> [Kutipan dokumen]:
--------------------

Semenjak Nabi shallallahu ‘alaihi wa
sallam meninggal dunia, kaum muslimin telah terlibat sejumlah peperangan
melawan orang-orang murtad di seluruh penjuru jazirah Arab. Setidaknya
11 regu pasukan telah dikerahkan untuk masalah ini. Mereka menjelajah ke
segenap penjuru Arab. Berperang dan menjalankan titah yang diberikan
tanpa menguranginya.
Bani Hanifah yang berdiam di daerah
Yamamah dan pengikut setia Musailamah adalah orang-orang murtad yang
sangat berbahaya bagi kaum muslimin di Madinah. Mereka telah memiliki
pasukan lebih dari 40 ribu serdadu[1]. Mereka memiliki tingkat kesukuan
yang tinggi, sehingga mereka mampu berafiliasi dan bersiap untuk
berperang melawan kaum muslimin. Bahkan mereka sanggup menyerang ke
jantung kota Madinah. Tak mengherankan ketika pasukan muslimin di bawah
pimpinan Ikrimah bin Abu Jahal yang pertama kali dikirimkan mengalami
kegagalan melawan pasukan Musailamah. Untuk itu, Abu Bakar memindahkan
Ikrimah dalam penyerangan ke daerah lain dan memerintahkan Syurahbil bin
Hasanah untuk membantu Ikrimah dan memerintahkan untuk secara
perlahan-lahan menuju daerah Yamamah. Selain itu, Abu Bakar juga
mempersiapkan pasukan di bawah komando Khalid bin Walid radhiyallahu
‘anhu. Abu Bakar lalu memerintahkan Syurahbil untuk bergabung dengan
Khalid bin Walid[2].

--------------------

> [Entri yang diberikan]:
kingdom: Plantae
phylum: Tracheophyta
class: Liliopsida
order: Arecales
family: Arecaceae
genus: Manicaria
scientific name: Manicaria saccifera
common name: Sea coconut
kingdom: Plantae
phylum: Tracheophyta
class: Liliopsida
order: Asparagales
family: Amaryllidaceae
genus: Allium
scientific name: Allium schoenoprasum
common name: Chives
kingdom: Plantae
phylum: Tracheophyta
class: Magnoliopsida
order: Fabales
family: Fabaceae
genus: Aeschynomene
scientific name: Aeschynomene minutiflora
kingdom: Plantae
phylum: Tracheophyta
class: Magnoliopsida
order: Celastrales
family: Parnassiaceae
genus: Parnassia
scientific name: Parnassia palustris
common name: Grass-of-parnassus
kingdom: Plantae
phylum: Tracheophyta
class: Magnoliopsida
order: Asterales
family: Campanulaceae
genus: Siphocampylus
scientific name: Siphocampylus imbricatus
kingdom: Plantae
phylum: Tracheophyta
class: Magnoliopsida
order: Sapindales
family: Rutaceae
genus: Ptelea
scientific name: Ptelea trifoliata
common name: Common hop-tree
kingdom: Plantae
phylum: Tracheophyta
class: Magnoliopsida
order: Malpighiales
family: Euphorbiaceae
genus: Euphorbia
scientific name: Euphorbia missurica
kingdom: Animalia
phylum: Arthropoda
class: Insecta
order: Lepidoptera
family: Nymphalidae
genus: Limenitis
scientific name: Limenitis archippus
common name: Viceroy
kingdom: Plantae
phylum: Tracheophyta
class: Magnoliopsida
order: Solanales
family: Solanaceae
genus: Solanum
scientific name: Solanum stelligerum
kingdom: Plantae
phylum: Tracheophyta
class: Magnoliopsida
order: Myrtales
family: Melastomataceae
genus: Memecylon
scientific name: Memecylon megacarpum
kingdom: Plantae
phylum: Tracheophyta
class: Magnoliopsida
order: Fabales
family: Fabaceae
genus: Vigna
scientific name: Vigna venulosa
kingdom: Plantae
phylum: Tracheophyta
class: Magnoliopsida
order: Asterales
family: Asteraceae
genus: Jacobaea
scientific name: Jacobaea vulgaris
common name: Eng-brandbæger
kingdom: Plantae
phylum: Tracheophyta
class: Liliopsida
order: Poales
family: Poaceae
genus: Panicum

--------------------

> [Soal]:
• A. Jawab pertanyaan berikut berdasarkan kutipan tentang perang melawan kaum murtad:
(i) Setidaknya berapa regu pasukan dikerahkan untuk menghadapi orang-orang murtad?
(ii) Di daerah mana Bani Hanifah berdiam?
(iii) Siapa pemimpin pasukan muslimin yang pertama kali dikirim dan gagal melawan pasukan Musailamah?
• B. Salin kembali bagian kutipan tentang perang melawan kaum murtad dari "Semenjak Nabi shallallahu" sampai "tanpa menguranginya.", dan ganti "jazirah Arab" dengan "Semenanjung Arab".
• C. Tolong sebutkan semua tokoh yang disebut namanya dalam kutipan tentang perang melawan kaum murtad, dengan urutan sesuai kemunculannya dan nama seperti saat pertama kali muncul.
Daftar di atas tidak dipakai sama sekali di sini.

> [Jawaban tiap soal]:
• A.
(i) 11 regu pasukan.
(ii) Di daerah Yamamah.
(iii) Ikrimah bin Abu Jahal.

• B.
Semenjak Nabi shallallahu ‘alaihi wa
sallam meninggal dunia, kaum muslimin telah terlibat sejumlah peperangan
melawan orang-orang murtad di seluruh penjuru Semenanjung Arab. Setidaknya
11 regu pasukan telah dikerahkan untuk masalah ini. Mereka menjelajah ke
segenap penjuru Arab. Berperang dan menjalankan titah yang diberikan
tanpa menguranginya.

• C. Musailamah, Ikrimah bin Abu Jahal, Abu Bakar, Syurahbil bin Hasanah, Khalid bin Walid